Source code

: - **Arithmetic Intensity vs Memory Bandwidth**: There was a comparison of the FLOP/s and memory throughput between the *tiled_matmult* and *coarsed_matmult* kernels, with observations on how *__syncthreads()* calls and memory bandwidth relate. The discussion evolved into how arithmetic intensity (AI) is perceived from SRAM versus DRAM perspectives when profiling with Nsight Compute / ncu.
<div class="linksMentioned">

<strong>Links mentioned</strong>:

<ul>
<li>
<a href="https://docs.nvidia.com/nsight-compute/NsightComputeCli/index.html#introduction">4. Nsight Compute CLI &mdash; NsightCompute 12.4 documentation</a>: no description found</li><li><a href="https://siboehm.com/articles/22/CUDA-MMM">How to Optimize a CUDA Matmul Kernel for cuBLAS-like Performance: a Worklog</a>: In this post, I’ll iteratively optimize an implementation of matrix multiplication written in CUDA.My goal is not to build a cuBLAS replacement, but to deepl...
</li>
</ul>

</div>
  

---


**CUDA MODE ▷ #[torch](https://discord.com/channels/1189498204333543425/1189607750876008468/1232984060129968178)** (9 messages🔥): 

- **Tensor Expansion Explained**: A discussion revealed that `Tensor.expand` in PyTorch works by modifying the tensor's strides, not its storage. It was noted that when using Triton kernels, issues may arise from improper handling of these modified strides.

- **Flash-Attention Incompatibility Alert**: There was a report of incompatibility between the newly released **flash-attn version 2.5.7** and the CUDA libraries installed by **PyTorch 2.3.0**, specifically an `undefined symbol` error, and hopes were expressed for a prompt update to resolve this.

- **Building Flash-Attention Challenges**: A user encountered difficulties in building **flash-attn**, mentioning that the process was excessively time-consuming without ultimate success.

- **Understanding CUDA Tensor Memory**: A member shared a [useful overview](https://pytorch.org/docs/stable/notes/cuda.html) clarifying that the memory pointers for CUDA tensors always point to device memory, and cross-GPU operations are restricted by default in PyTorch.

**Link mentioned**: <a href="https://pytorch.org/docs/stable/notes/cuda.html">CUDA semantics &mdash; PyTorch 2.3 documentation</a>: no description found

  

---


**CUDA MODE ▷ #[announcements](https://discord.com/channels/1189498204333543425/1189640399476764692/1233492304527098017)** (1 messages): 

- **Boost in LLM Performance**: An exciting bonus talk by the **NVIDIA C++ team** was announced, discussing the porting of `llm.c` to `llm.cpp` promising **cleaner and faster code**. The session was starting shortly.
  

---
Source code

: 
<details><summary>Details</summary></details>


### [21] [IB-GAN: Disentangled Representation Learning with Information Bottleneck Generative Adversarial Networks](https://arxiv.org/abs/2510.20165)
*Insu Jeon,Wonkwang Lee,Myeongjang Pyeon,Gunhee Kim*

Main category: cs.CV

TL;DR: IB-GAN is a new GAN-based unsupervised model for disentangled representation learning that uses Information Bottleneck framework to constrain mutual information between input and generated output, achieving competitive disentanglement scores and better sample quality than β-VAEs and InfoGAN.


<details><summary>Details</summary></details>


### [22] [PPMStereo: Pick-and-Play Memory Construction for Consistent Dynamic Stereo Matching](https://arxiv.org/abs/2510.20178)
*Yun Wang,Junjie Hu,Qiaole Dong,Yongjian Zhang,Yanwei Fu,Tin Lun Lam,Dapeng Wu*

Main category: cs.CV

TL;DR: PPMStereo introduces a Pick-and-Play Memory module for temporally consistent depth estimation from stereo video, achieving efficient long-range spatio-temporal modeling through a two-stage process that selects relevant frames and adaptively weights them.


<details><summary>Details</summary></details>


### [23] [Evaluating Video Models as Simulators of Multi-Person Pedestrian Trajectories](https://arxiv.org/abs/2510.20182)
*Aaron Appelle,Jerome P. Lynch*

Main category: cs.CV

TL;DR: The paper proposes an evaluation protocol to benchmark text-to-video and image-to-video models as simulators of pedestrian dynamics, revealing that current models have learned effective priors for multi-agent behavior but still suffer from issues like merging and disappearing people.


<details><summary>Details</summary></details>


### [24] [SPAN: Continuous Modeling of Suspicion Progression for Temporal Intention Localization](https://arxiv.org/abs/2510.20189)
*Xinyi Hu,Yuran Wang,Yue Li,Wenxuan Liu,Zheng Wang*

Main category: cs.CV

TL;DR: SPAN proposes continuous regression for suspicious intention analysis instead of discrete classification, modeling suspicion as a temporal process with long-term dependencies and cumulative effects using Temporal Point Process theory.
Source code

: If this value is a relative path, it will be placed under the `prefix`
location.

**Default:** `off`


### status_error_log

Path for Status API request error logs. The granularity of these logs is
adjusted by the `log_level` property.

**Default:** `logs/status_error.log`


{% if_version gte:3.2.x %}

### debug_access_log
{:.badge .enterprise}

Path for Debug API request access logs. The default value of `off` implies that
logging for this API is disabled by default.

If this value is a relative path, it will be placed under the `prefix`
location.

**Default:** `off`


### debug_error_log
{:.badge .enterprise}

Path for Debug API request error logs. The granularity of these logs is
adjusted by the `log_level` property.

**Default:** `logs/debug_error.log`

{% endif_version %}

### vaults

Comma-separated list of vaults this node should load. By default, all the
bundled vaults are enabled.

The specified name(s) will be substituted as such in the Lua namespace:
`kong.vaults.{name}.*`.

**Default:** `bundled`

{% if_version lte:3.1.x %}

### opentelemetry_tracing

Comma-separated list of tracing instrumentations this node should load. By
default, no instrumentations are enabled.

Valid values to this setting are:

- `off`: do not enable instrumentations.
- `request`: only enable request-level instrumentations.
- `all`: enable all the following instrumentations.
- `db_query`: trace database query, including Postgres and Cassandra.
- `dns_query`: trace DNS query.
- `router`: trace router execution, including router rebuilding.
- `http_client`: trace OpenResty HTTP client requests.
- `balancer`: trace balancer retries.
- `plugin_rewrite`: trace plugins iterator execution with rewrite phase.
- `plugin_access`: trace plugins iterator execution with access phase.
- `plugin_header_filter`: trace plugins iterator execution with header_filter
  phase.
- - - - -
Requirement ▸
Across all the records, swap every "instrumentations" for "integrations" and write the lines out again with nothing else altered.

Exercise response ▸
Source code

: - **Arithmetic Intensity vs Memory Bandwidth**: There was a comparison of the FLOP/s and memory throughput between the *tiled_matmult* and *coarsed_matmult* kernels, with observations on how *__syncthreads()* calls and memory bandwidth relate. The discussion evolved into how arithmetic intensity (AI) is perceived from SRAM versus DRAM perspectives when profiling with Nsight Compute / ncu.
<div class="linksMentioned">

<strong>Links mentioned</strong>:

<ul>
<li>
<a href="https://docs.nvidia.com/nsight-compute/NsightComputeCli/index.html#introduction">4. Nsight Compute CLI &mdash; NsightCompute 12.4 documentation</a>: no description found</li><li><a href="https://siboehm.com/articles/22/CUDA-MMM">How to Optimize a CUDA Matmul Kernel for cuBLAS-like Performance: a Worklog</a>: In this post, I’ll iteratively optimize an implementation of matrix multiplication written in CUDA.My goal is not to build a cuBLAS replacement, but to deepl...
</li>
</ul>

</div>
  

---


**CUDA MODE ▷ #[torch](https://discord.com/channels/1189498204333543425/1189607750876008468/1232984060129968178)** (9 messages🔥): 

- **Tensor Expansion Explained**: A discussion revealed that `Tensor.expand` in PyTorch works by modifying the tensor's strides, not its storage. It was noted that when using Triton kernels, issues may arise from improper handling of these modified strides.

- **Flash-Attention Incompatibility Alert**: There was a report of incompatibility between the newly released **flash-attn version 2.5.7** and the CUDA libraries installed by **PyTorch 2.3.0**, specifically an `undefined symbol` error, and hopes were expressed for a prompt update to resolve this.

- **Building Flash-Attention Challenges**: A user encountered difficulties in building **flash-attn**, mentioning that the process was excessively time-consuming without ultimate success.

- **Understanding CUDA Tensor Memory**: A member shared a [useful overview](https://pytorch.org/docs/stable/notes/cuda.html) clarifying that the memory pointers for CUDA tensors always point to device memory, and cross-GPU operations are restricted by default in PyTorch.

**Link mentioned**: <a href="https://pytorch.org/docs/stable/notes/cuda.html">CUDA semantics &mdash; PyTorch 2.3 documentation</a>: no description found

  

---


**CUDA MODE ▷ #[announcements](https://discord.com/channels/1189498204333543425/1189640399476764692/1233492304527098017)** (1 messages): 

- **Boost in LLM Performance**: An exciting bonus talk by the **NVIDIA C++ team** was announced, discussing the porting of `llm.c` to `llm.cpp` promising **cleaner and faster code**. The session was starting shortly.
  

---
Source code

: 
<details><summary>Details</summary></details>


### [21] [IB-GAN: Disentangled Representation Learning with Information Bottleneck Generative Adversarial Networks](https://arxiv.org/abs/2510.20165)
*Insu Jeon,Wonkwang Lee,Myeongjang Pyeon,Gunhee Kim*

Main category: cs.CV

TL;DR: IB-GAN is a new GAN-based unsupervised model for disentangled representation learning that uses Information Bottleneck framework to constrain mutual information between input and generated output, achieving competitive disentanglement scores and better sample quality than β-VAEs and InfoGAN.


<details><summary>Details</summary></details>


### [22] [PPMStereo: Pick-and-Play Memory Construction for Consistent Dynamic Stereo Matching](https://arxiv.org/abs/2510.20178)
*Yun Wang,Junjie Hu,Qiaole Dong,Yongjian Zhang,Yanwei Fu,Tin Lun Lam,Dapeng Wu*

Main category: cs.CV

TL;DR: PPMStereo introduces a Pick-and-Play Memory module for temporally consistent depth estimation from stereo video, achieving efficient long-range spatio-temporal modeling through a two-stage process that selects relevant frames and adaptively weights them.


<details><summary>Details</summary></details>


### [23] [Evaluating Video Models as Simulators of Multi-Person Pedestrian Trajectories](https://arxiv.org/abs/2510.20182)
*Aaron Appelle,Jerome P. Lynch*

Main category: cs.CV

TL;DR: The paper proposes an evaluation protocol to benchmark text-to-video and image-to-video models as simulators of pedestrian dynamics, revealing that current models have learned effective priors for multi-agent behavior but still suffer from issues like merging and disappearing people.


<details><summary>Details</summary></details>


### [24] [SPAN: Continuous Modeling of Suspicion Progression for Temporal Intention Localization](https://arxiv.org/abs/2510.20189)
*Xinyi Hu,Yuran Wang,Yue Li,Wenxuan Liu,Zheng Wang*

Main category: cs.CV

TL;DR: SPAN proposes continuous regression for suspicious intention analysis instead of discrete classification, modeling suspicion as a temporal process with long-term dependencies and cumulative effects using Temporal Point Process theory.
Source code

: If this value is a relative path, it will be placed under the `prefix`
location.

**Default:** `off`


### status_error_log

Path for Status API request error logs. The granularity of these logs is
adjusted by the `log_level` property.

**Default:** `logs/status_error.log`


{% if_version gte:3.2.x %}

### debug_access_log
{:.badge .enterprise}

Path for Debug API request access logs. The default value of `off` implies that
logging for this API is disabled by default.

If this value is a relative path, it will be placed under the `prefix`
location.

**Default:** `off`


### debug_error_log
{:.badge .enterprise}

Path for Debug API request error logs. The granularity of these logs is
adjusted by the `log_level` property.

**Default:** `logs/debug_error.log`

{% endif_version %}

### vaults

Comma-separated list of vaults this node should load. By default, all the
bundled vaults are enabled.

The specified name(s) will be substituted as such in the Lua namespace:
`kong.vaults.{name}.*`.

**Default:** `bundled`

{% if_version lte:3.1.x %}

### opentelemetry_tracing

Comma-separated list of tracing integrations this node should load. By
default, no integrations are enabled.

Valid values to this setting are:

- `off`: do not enable integrations.
- `request`: only enable request-level integrations.
- `all`: enable all the following integrations.
- `db_query`: trace database query, including Postgres and Cassandra.
- `dns_query`: trace DNS query.
- `router`: trace router execution, including router rebuilding.
- `http_client`: trace OpenResty HTTP client requests.
- `balancer`: trace balancer retries.
- `plugin_rewrite`: trace plugins iterator execution with rewrite phase.
- `plugin_access`: trace plugins iterator execution with access phase.
- `plugin_header_filter`: trace plugins iterator execution with header_filter
  phase.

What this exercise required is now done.